Es trabajo de todos

Por: Emilia Kiehnle

Twitter: @e_kiehnlem

 

En este espacio ya hemos hablado mucho sobre la responsabilidad social empresarial. Hemos dicho que el término aún no es valorado con seriedad en varios sectores por ser un nombre demasiado utilizado y que la mayor parte de las  veces carece de profundidad. Hay muchos que todavía piensan que el término se refiere a las relaciones públicas, a la filantropía y que es un tema de imagen. Sin embargo, en las diferentes publicaciones dedicadas a este tema, siempre hemos insistido en que la responsabilidad social no es solamente una moda, sino una herramienta real para el desarrollo, pues reconoce el poder que tienen los mercados y las empresas para incidir positivamente en su entorno.

Otro mito con el que nos hemos peleado es que la responsabilidad social se traduce solamente en filantropía o en políticas para cuidar el medio ambiente. Por supuesto, una empresa realmente responsable se va a preocupar por la sociedad en la que está inmersa y por la ecología, pero no se va a limitar a hacer eventos de caridad o a plantar árboles, también se va a preocupar por mejorar la calidad de vida de sus empleados, por proteger los intereses de la sociedad con atención en el servicio, por establecer acciones verdaderamente efectivas para cuidar el medio ambiente y por ser transparente en su operación. Además, es importante recordar la importancia de la honestidad y la eliminación de la corrupción en los todos los niveles de la empresa como Juan José recalcó en el post pasado.

Después de haber escrito tanto sobre las formas de ser socialmente responsable queda claro que esto es un trabajo de cada día, en donde todos tenemos que poner nuestro granito de arena. No sólo el dueño de la empresa o los directivos son los responsables, sino toda la empresa. La idea es que todos colaboren y así se logre poco a poco influenciar también a los proveedores, clientes y entorno para que piensen de esta manera.

Aunque todavía queda mucho por pensar y escribir del tema, ya hemos hablado a grandes rasgos sobre el papel de los empleados en la responsabilidad social empresarial, pero me parece que aún no hemos tocado el tema de los clientes.

Uno de los grandes retos que tenemos en América Latina para la implementación de programas de responsabilidad social y de sustentabilidad son precisamente los consumidores. A diferencia de los consumidores europeos, por ejemplo, que prefieren productos desarrollados de modo sustentable, donde no haya trabajo infantil ni esclavitud de ningún tipo, los latinos no nos fijamos mucho en estas cosas. A veces porque ni siquiera estamos informados al respecto.

Otro término que se usa mucho en estos tiempos, y que por lo mismo tiende a ser tachado de moda frívola, es el “comercio justo”. Para los que no estén familiarizados con el nombre, el comercio justo es, a grandes rasgos, un tipo de comercio que promueve una relación voluntaria y justa entre los productores y los consumidores. Implica una serie de principios, como el rechazo a la explotación infantil, la igualdad entre hombres y mujeres y el respeto a la dignidad humana en el trabajo. También se busca que el precio que se paga a los productores permita condiciones de vida dignas y se valora la calidad y la producción sustentable de lo que se vende, para cuidar del medio ambiente y la salud de los compradores.

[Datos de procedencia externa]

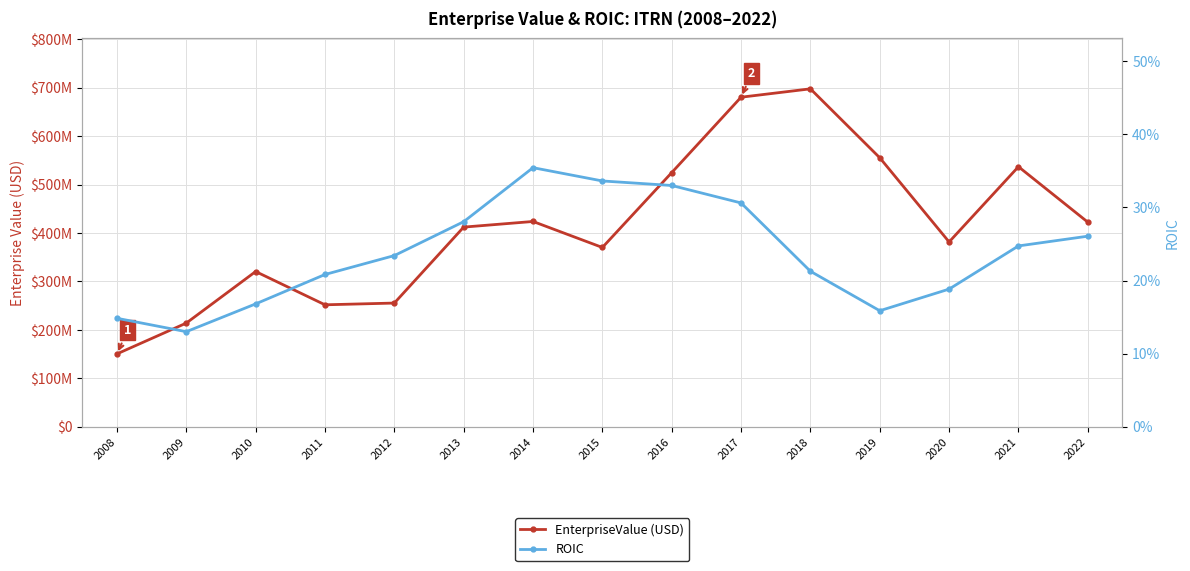

What is the difference between the highest and lowest values at 2022?

422339339.7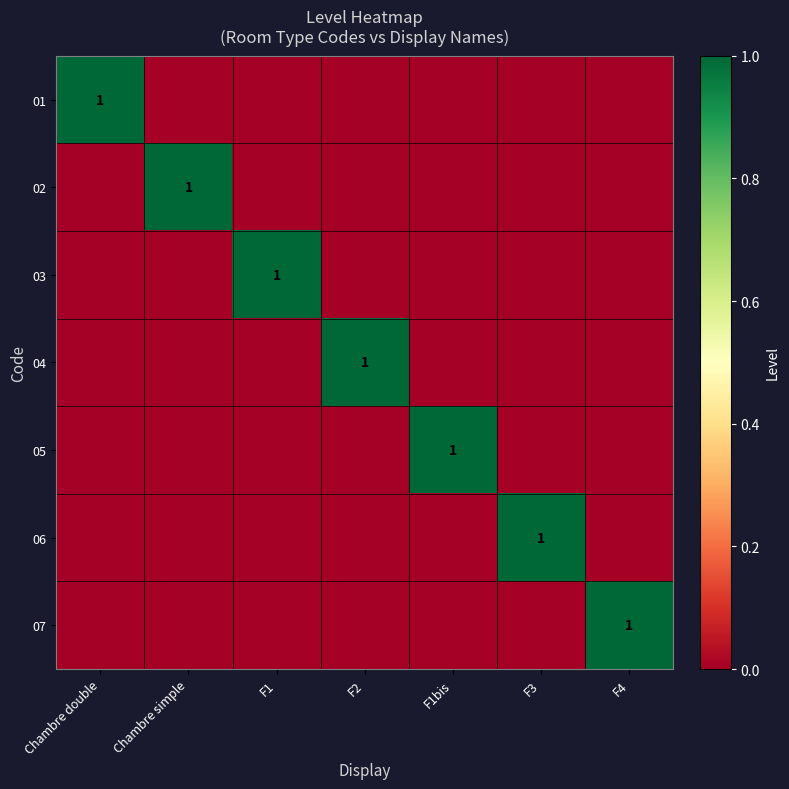

The 05 series shows 1 at F1bis. True or false?

True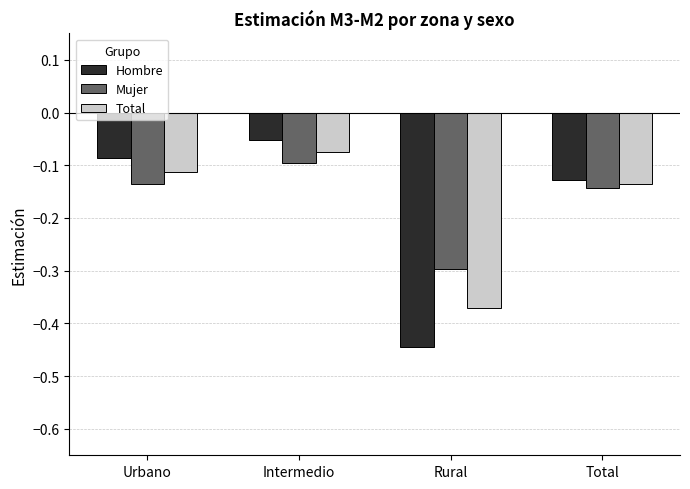

Which series has the largest range (max minus min)?

Hombre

El comercio justo no es sólo una moda más ni una estrategia de mercadotecnia, como consumir productos con la estampa de “orgánicos” o ligth, sino que es algo que ha probado ser necesario en la sociedad. La idea es buscar maneras de evitar tantos intermediarios entre productores y consumidores para que éstos últimos puedan estar bien informados sobre el origen del producto que están comprando.

Por lo tanto, es una manera de responsabilidad social el que las empresas se preocupen por informar a sus clientes sobre los orígenes y atributos de sus productos para lograr decisiones de compra más pensadas. Pero no son sólo las empresas las que deben profundizar en el término, sino el mercado mismo, incluyendo a los consumidores y a los accionistas y prestamistas, que también deben decidir en dónde quieren invertir su dinero.

Como ya lo hemos mencionado, es un trabajo que se hace en conjunto y todos los días.